Ich zähle 12 Musterreihen, als ich den Vorderteil meines Häkelpullis in Teilen wieder aufribbeln muss, weil irgendwo ein Fehler drin ist, den ich weder finden noch ausmerzen kann. Das mache ich so gefühlte drölfzig Mal heute, so dass er jetzt kleiner ist als zu Beginn des Tages. Trotz Häkelorgie.

Ich zähle unglaubliche 24 Wochen, als ich den Kalender bis zur – voraussichtlich – geplanten Entlassung aus der Klinik anschaue und mich selbst wieder in einen Alltag integrieren muss, der beängstigender kaum sein könnte. Mit Rosa an der Hand, die zwar weitaus weniger quängelig ist, als sie schonmal war, der ich aber auch schon versprochen habe, dass wir daheim ganz dringend an bestimmten Definitionen arbeiten werden. Grau dagegen fragt, ob wir denn nach Hause oder überhaupt noch irgendwohin wollen, oder ob es nicht einfacher wäre, einen Cut zu machen, so dass ich mich frage, ob wir nach dem ganzen Auseinandernehmen tatsächlich so viel weiter weg vom Nichts sind, als zu Beginn des Aufenthalts. Trotz Therapieorgie.

Utopie

Ratschläge. Mitten in die Fresse. Statt die eigene Hilf- und Ratlosigkeit einzugestehen. Statt anzuerkennen, dass ich eine Überlebende bin. Dass Atmen reicht.

Einfach mal xy machen. Ins Tun kommen. Fickt euch. Ihr habt keine Knarre mit gespannten Hahn an der Schläfe. Jeden. Verdammten. Tag. !. Den Abzug teilt sich die Katastrophe mit mir. Mal gucken, wer zuerst abdrückt.

Abwarten

°Triggerwarnung°

Ich will hübsche Worte dafür finden, dass mein halber Unterarm nackt ist und eine nicht enden wollende Welle Schmerz über mich hinweg rollt, weil ich es vor Tagen schon in einer Kurzschlussreaktion für eine gute Idee hielt, mein übrig gebliebenes Teewasser über diesen Umweg ins Waschbecken zu schütten.
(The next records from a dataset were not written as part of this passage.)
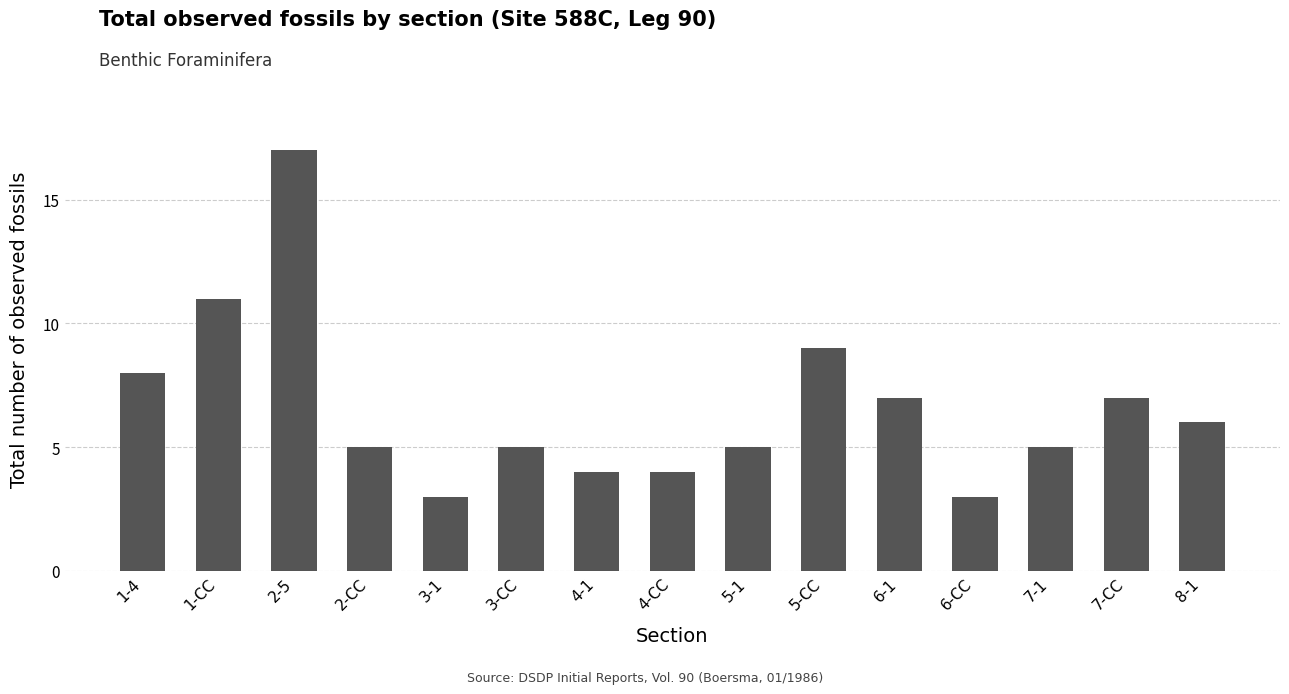

What is the change in value from 2-CC to 3-1?

-2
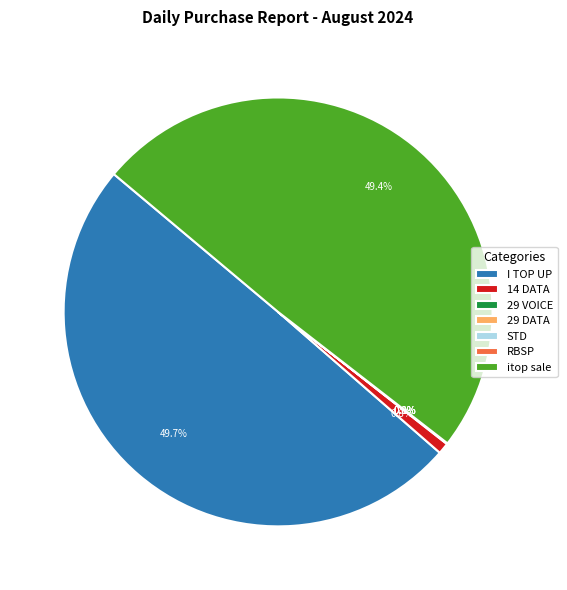

Does 14 DATA account for over 50% of the chart?

No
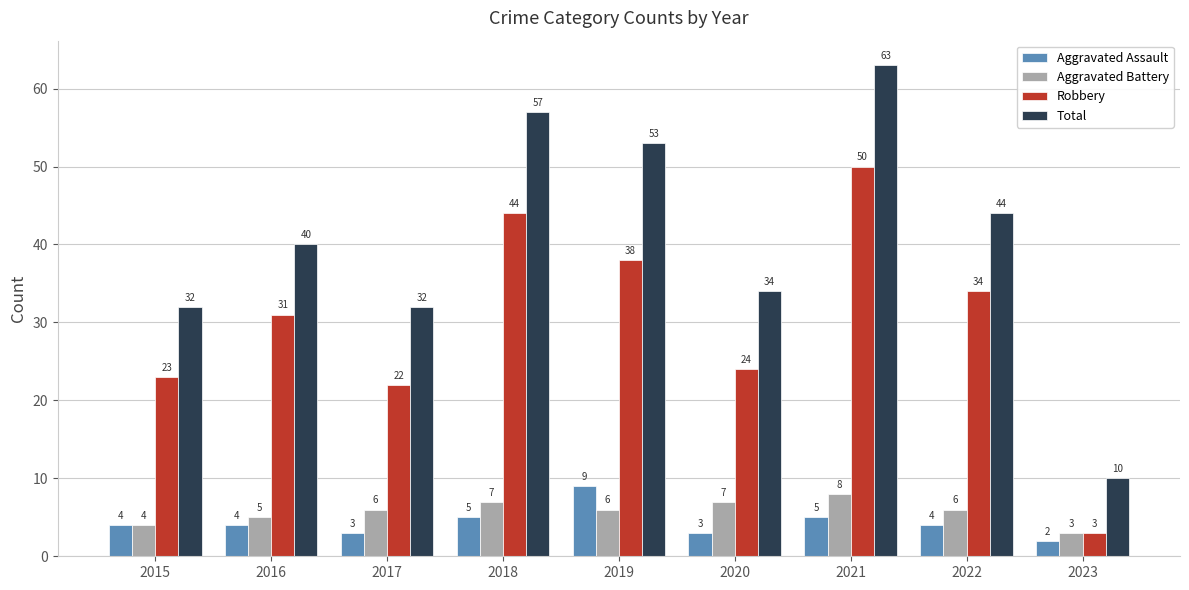

How many categories are shown in the chart?

9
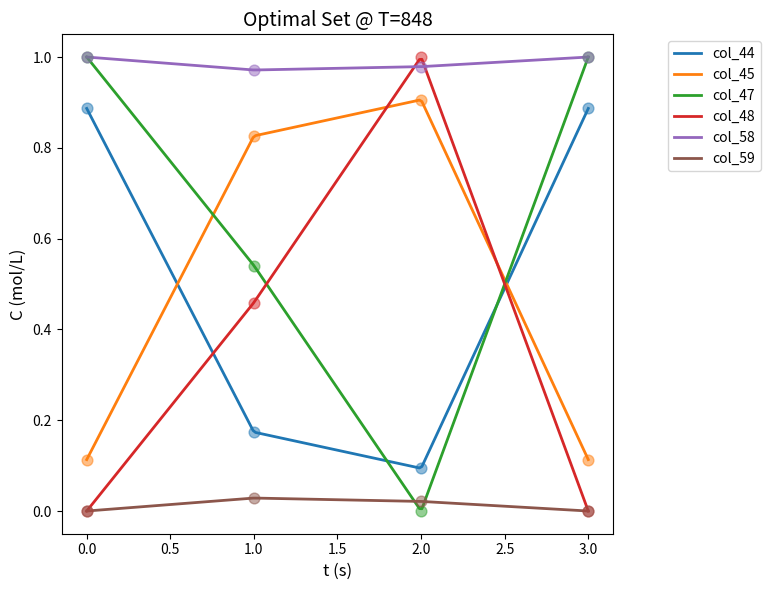

What are all the series names shown in the legend?

col_44, col_45, col_47, col_48, col_58, col_59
Aber ich finde sie nicht, denn da ist einfach nur nacktes Fleisch unter einem unspektakulären Verband, der seither täglich in der Medizinischen Zentrale gewechselt wird – und gestern neben der Wundauflage auch eine Menge Haut den Weg in den Abfall findet.
Es dauert eine Weile, ehe ich mir trotz selbst schuld eine Schmerztablette erlaube, weil es halt einfach scheiße weh tut, wenn physische und emotionale Belastungen in blanke NervenEnden beißen.
Und weil es inzwischen drei sind, frage ich mich, ob Übelkeit nun so viel besser ist.

Altlasten


Rosa und ich betrachten Körper und beschließen, dass er so nicht bleiben kann. Gründe gibt es genug, auch wenn der Energielevel, die Selfies und die Blicke der Männer, in denen Körper sich badet, etwas anderes sagen.
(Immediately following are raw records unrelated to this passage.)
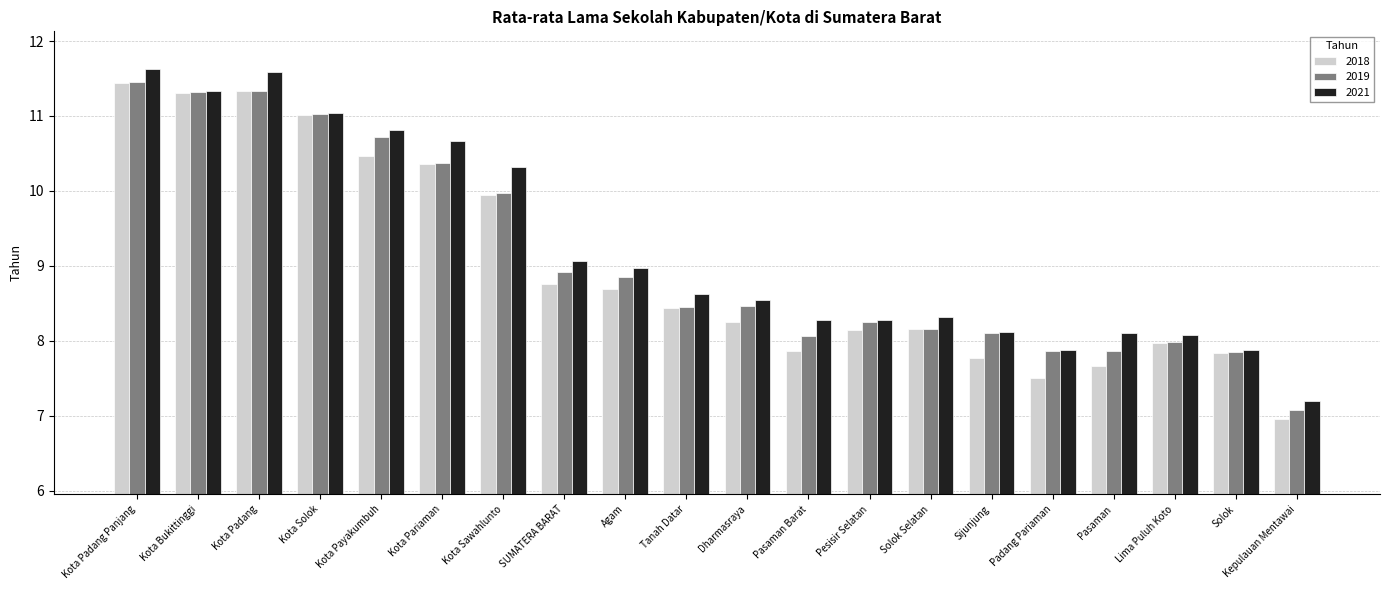

The value of 2018 at Lima Puluh Koto is 8.0. True or false?

True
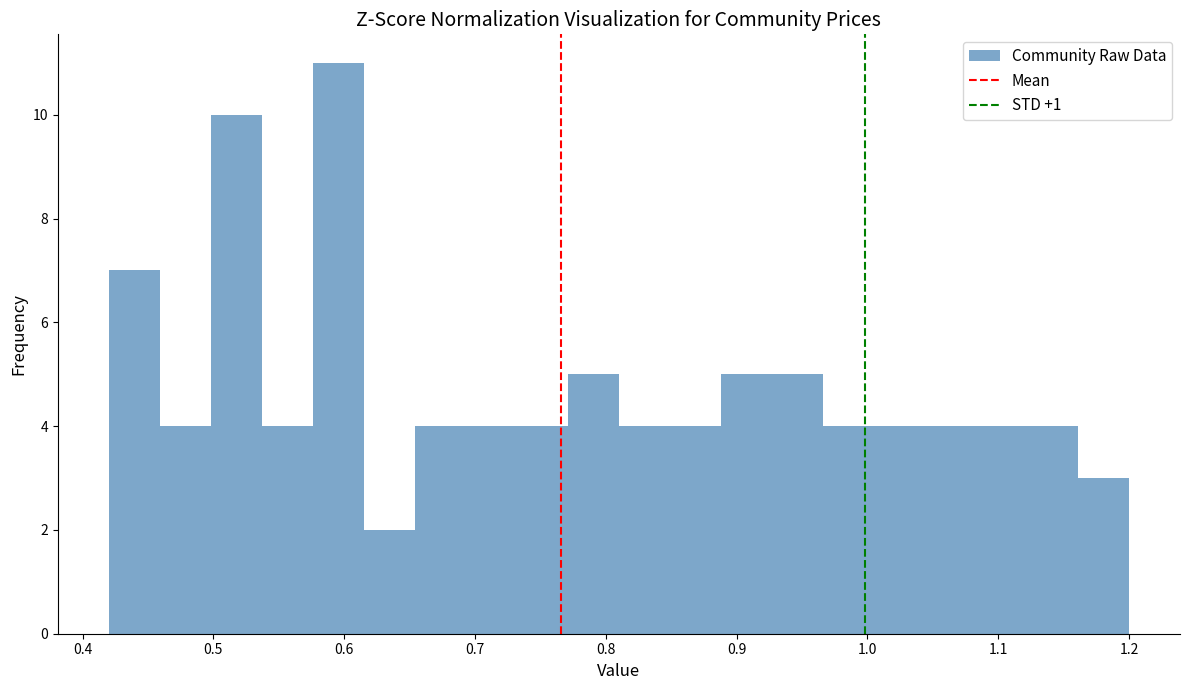

Around what value on the x-axis is the tallest bar? Give the approximate position of its centre, as read against the axis.

0.60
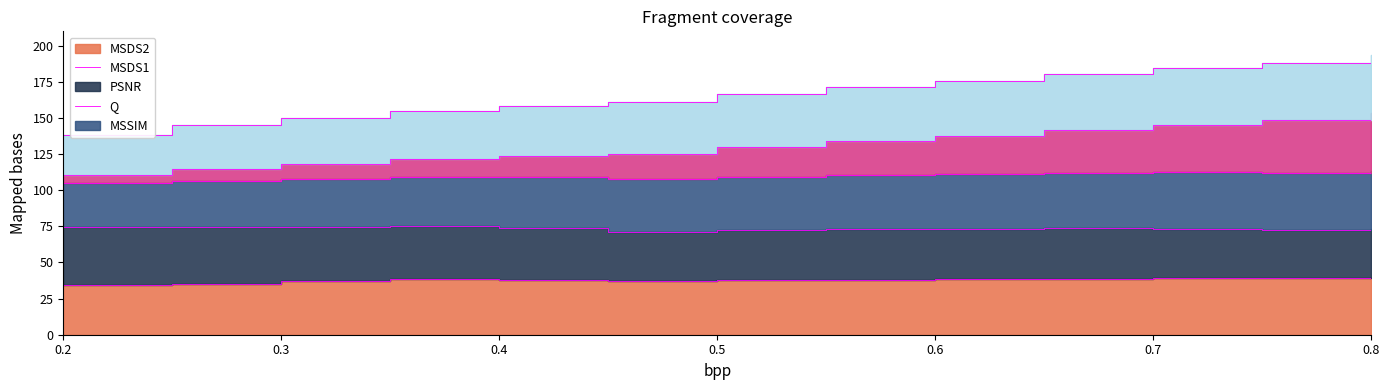

Does the chart display data point markers on the line(s)?

No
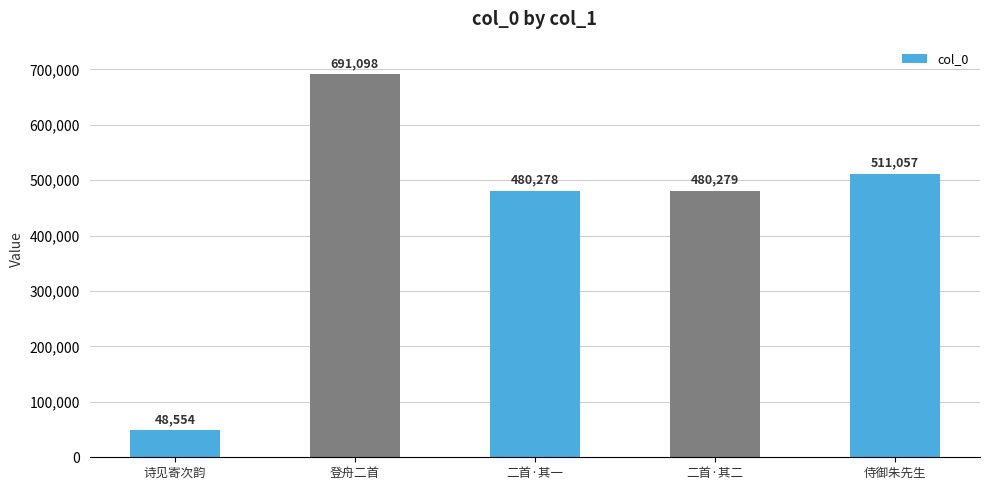

What is the difference between the values at 诗见寄次韵 and 二首·其二?

431725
Grau und Schwarz streiten mit Rosa, warum wir stundenlang spazieren gehen müssen, wenn wir genauso gut an einen der Bäume gelehnt Ozeane heulen und betrunken sowie rasierklingenunterstützt aufs nächtliche Erfrieren warten könnten.
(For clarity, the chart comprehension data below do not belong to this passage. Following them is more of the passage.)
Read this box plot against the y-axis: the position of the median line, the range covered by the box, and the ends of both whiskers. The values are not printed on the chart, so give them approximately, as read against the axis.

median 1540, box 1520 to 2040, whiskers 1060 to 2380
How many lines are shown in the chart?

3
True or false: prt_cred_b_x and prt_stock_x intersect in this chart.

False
Die Frage wird nicht sein, ob ich gesund werden kann. Die Frage ist, ob ich es will.

(25.02.2021)

Fünfhundertachtundvierzig

Körper sagt, er ist nun ausreichend wiederhergestellt, um zu menstruieren. Zumindest ein bisschen.
Ich sehe ihm mit hochgezogener Augenbraue dabei zu und frage mich, wann er gedenkt, seine Hirnchemie mal näher in Augenschein zu nehmen, statt sich um derlei Lästigkeiten zu kümmern. Jene Hirnchemie, die sich bisher sehr unbeeindruckt zeigt von den Antidepressiva, so dass wir die Dosis ab morgen erhöhen und mit Spannung darauf warten, ob aus der Erst- eine Zweitverschlimmerung wird.
Die dumpfgraue Leere versuche ich derweil mit purpurfarbenem Schmerz zu übertünchen, um wenigstens irgendetwas zu fühlen. Mit blutigen Fingern versuche ich, die Kiste, in der ich zumindest ein paar meiner Gefühle vermute, zu öffnen und ziehe mir bloß Splitter ein.